I can't answer that cause this is just a PPT presentation and it doesn't spell out the specifics. However, to use an example, one of the cost controls they mention is limiting what a doctor can charge. No where is it written that a publicly funded hospital was intended to be a low over head practice for physicians. If a Hospital chooses to employ a physician at a hospital, then they can also chose what they wish to pay them (as you can with the employees of your business) or what that physician can charge for their services while employed by said publicly funded Hospital. Physicians would certainly retain their right to refuse to work for them. Considering most hospitals are publicly funded though, they would be between a rock and a hard spot. So yes, to some extent price controls can be constitutional.

Whether price controls are constitutional or not, the real question should be, do they work? In most non-Socialist empires, the free market determines what people make, not the government. When you start talking about cutting doctor's pay, and they'll put up with it because you've put them between a rock and a hard place, you sound like an idiot who doesn't comprehend how free enterprise works. What are you going to do when the majority of doctors decide it's better to spend their lives writing that book they always wanted to do, or go around to college campuses giving lectures, or just tool around in their vintage convertible sports cars, visiting their other doctor buddies at the yacht club? How are you going to provide this free health care for 30 million new patients, without any doctors?

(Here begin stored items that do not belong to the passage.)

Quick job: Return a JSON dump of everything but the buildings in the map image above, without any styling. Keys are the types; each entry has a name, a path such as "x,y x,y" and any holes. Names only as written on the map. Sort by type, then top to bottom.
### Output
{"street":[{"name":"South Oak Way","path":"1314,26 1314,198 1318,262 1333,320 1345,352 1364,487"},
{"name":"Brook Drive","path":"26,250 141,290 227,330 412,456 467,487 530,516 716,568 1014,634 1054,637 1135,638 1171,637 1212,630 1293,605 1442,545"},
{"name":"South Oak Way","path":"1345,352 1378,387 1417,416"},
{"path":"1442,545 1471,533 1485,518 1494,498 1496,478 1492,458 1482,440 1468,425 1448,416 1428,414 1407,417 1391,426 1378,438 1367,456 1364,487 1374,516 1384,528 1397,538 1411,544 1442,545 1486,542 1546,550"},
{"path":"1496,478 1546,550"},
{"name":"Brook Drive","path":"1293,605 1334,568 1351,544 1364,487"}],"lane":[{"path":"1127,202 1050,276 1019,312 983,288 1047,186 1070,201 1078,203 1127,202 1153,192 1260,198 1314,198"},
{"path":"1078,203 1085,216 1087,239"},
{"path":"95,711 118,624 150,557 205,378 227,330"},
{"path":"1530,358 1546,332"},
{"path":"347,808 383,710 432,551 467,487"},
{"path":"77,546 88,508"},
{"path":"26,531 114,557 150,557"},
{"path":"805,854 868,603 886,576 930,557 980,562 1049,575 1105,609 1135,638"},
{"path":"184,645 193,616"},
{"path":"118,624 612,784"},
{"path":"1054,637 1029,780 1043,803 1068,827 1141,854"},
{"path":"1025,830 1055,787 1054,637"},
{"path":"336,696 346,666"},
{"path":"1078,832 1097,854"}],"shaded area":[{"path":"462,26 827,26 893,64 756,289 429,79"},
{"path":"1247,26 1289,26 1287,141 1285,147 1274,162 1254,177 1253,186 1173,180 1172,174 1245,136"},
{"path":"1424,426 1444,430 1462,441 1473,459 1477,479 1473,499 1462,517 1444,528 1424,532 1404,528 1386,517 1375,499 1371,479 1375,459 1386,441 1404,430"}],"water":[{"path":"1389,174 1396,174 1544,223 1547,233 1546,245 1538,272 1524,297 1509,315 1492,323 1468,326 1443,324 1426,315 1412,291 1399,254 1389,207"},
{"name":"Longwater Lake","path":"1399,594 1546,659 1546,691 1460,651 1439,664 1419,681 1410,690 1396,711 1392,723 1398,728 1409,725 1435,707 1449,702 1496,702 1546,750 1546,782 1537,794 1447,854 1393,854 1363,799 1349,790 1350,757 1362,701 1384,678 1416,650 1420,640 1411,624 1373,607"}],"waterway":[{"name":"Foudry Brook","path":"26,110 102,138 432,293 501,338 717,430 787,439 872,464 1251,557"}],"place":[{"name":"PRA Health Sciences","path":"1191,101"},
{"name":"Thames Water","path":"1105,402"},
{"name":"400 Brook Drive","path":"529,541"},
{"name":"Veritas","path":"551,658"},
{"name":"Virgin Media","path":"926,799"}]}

Do you think, if there were a cap on what doctors could make, this would create any incentive for people to become doctors? Why would you bother with years of education and med school, for a career where the government will decide your income for you? I actually think, just the mere notion that some fools are talking such nonsense, is causing thousands of would-be doctors to reconsider their career paths. Not exactly what you'll need to happen if you expect this system to work.